PROBLEM REQUIREMENTS =
Repeat all entries word for word; skip images.

AVAILABLE DATA =
* * * * * * * * *

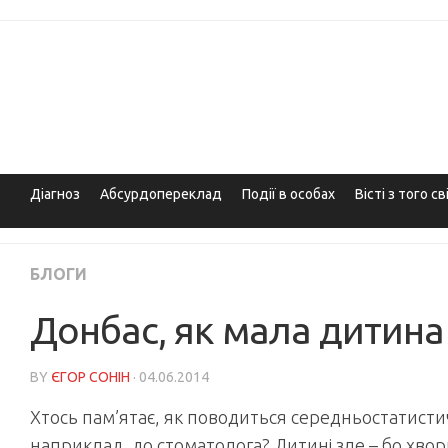
Skip
to
content
Діагноз
Абсурдопереклад
Події в особах
Вісті з того св
БЛОГИ
Донбас, як мала дитина
BY
ЄГОР СОНІН
· 04.06.2014
Хтось пам’ятає, як поводиться середньостатистич
наприклад, до стоматолога? Дитині зле – бо хвор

* * * * * * * * *

EXERCISE ANSWER =
Skip
to
content
Діагноз
Абсурдопереклад
Події в особах
Вісті з того св
БЛОГИ
Донбас, як мала дитина
BY
ЄГОР СОНІН
· 04.06.2014
Хтось пам’ятає, як поводиться середньостатистич
наприклад, до стоматолога? Дитині зле – бо хвор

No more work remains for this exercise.